Return every record below exactly as written, but leave out the pictures.

··· Material for this task

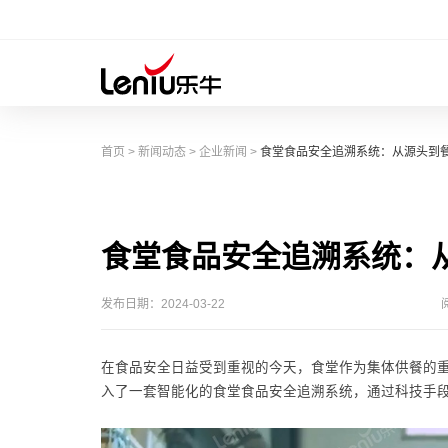
首页
>
新闻动态
>
企业新闻
>
食堂食品安全追溯系统：从源头到
食堂食品安全追溯系统：
发布日期：2024-03-22
在食品安全日益受到重视的今天，食堂作为集体供餐的
入了一套智能化的食堂食品安全追溯系统，通过科技手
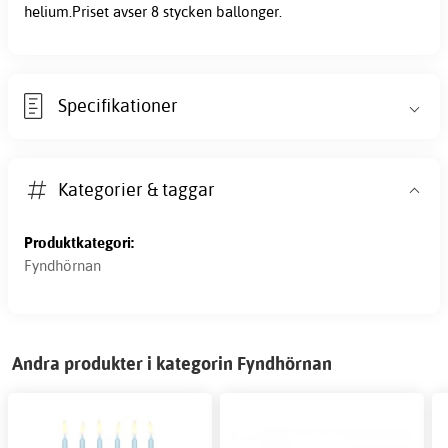
helium.Priset avser 8 stycken ballonger.
Specifikationer
Kategorier & taggar
Produktkategori:
Fyndhörnan
Andra produkter i kategorin Fyndhörnan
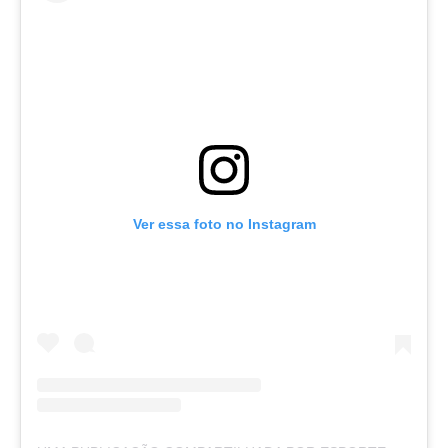
Ver essa foto no Instagram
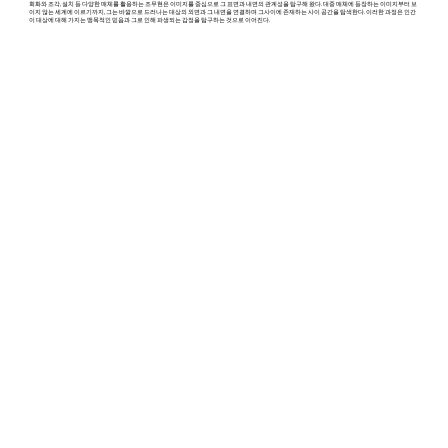
회화와 조각, 설치 등 다양한 매체를 활용하는 조무현은 이미지를 중심으로 그 표면과 내면의 관계성을 탐구해 왔다. 대중 매체에 등장하는 이미지부터 보
이지 않는 세계에 이르기까지, 그는 바깥으로 드러나는 대상의 외면과 그 내면을 연결하며 그사이에 존재하는 사이 공간을 탐색한다. 이러한 과정은 인간
이 대상에 대해 가지는 맹목적인 믿음과 그로 인해 파생되는 감정을 탐구하는 것으로 이어진다.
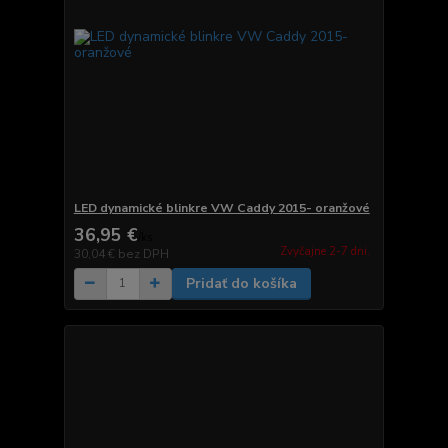
LED dynamické blinkre VW Caddy 2015- oranžové
36,95 €
/
ks
Zvyčajne 2-7 dni.
30,04 €
bez DPH
Pridať do košíka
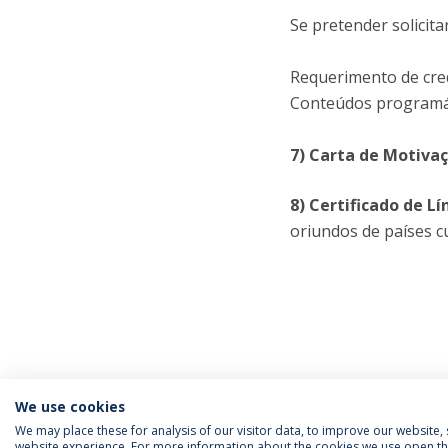
Se pretender solicita
Requerimento de cred
Conteúdos programáti
7) Carta de Motiva
8) Certificado de L
oriundos de países cu
We use cookies
We may place these for analysis of our visitor data, to improve our website
website experience. For more information about the cookies we use open the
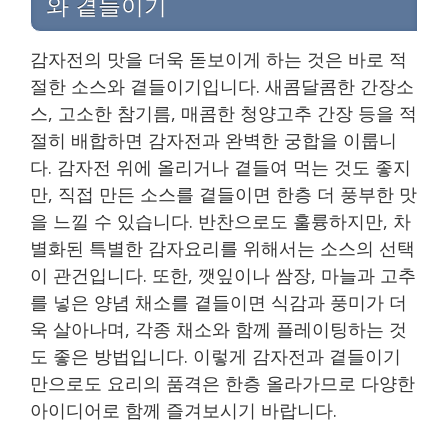
와 곁들이기
감자전의 맛을 더욱 돋보이게 하는 것은 바로 적
절한 소스와 곁들이기입니다. 새콤달콤한 간장소
스, 고소한 참기름, 매콤한 청양고추 간장 등을 적
절히 배합하면 감자전과 완벽한 궁합을 이룹니
다. 감자전 위에 올리거나 곁들여 먹는 것도 좋지
만, 직접 만든 소스를 곁들이면 한층 더 풍부한 맛
을 느낄 수 있습니다. 반찬으로도 훌륭하지만, 차
별화된 특별한 감자요리를 위해서는 소스의 선택
이 관건입니다. 또한, 깻잎이나 쌈장, 마늘과 고추
를 넣은 양념 채소를 곁들이면 식감과 풍미가 더
욱 살아나며, 각종 채소와 함께 플레이팅하는 것
도 좋은 방법입니다. 이렇게 감자전과 곁들이기
만으로도 요리의 품격은 한층 올라가므로 다양한
아이디어로 함께 즐겨보시기 바랍니다.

······

Answer for this exercise:
首页
>
新闻动态
>
企业新闻
>
食堂食品安全追溯系统：从源头到
食堂食品安全追溯系统：
发布日期：2024-03-22
在食品安全日益受到重视的今天，食堂作为集体供餐的
入了一套智能化的食堂食品安全追溯系统，通过科技手
helium.Priset avser 8 stycken ballonger.
Specifikationer
Kategorier & taggar
Produktkategori:
Fyndhörnan
Andra produkter i kategorin Fyndhörnan
Ver essa foto no Instagram
회화와 조각, 설치 등 다양한 매체를 활용하는 조무현은 이미지를 중심으로 그 표면과 내면의 관계성을 탐구해 왔다. 대중 매체에 등장하는 이미지부터 보
이지 않는 세계에 이르기까지, 그는 바깥으로 드러나는 대상의 외면과 그 내면을 연결하며 그사이에 존재하는 사이 공간을 탐색한다. 이러한 과정은 인간
이 대상에 대해 가지는 맹목적인 믿음과 그로 인해 파생되는 감정을 탐구하는 것으로 이어진다.
LED dynamické blinkre VW Caddy 2015- oranžové
36,95 €
/
ks
Zvyčajne 2-7 dni.
30,04 €
bez DPH
Pridať do košíka
Se pretender solicita
Requerimento de cred
Conteúdos programáti
7) Carta de Motiva
8) Certificado de L
oriundos de países cu
We use cookies
We may place these for analysis of our visitor data, to improve our website
website experience. For more information about the cookies we use open the
와 곁들이기
감자전의 맛을 더욱 돋보이게 하는 것은 바로 적
절한 소스와 곁들이기입니다. 새콤달콤한 간장소
스, 고소한 참기름, 매콤한 청양고추 간장 등을 적
절히 배합하면 감자전과 완벽한 궁합을 이룹니
다. 감자전 위에 올리거나 곁들여 먹는 것도 좋지
만, 직접 만든 소스를 곁들이면 한층 더 풍부한 맛
을 느낄 수 있습니다. 반찬으로도 훌륭하지만, 차
별화된 특별한 감자요리를 위해서는 소스의 선택
이 관건입니다. 또한, 깻잎이나 쌈장, 마늘과 고추
를 넣은 양념 채소를 곁들이면 식감과 풍미가 더
욱 살아나며, 각종 채소와 함께 플레이팅하는 것
도 좋은 방법입니다. 이렇게 감자전과 곁들이기
만으로도 요리의 품격은 한층 올라가므로 다양한
아이디어로 함께 즐겨보시기 바랍니다.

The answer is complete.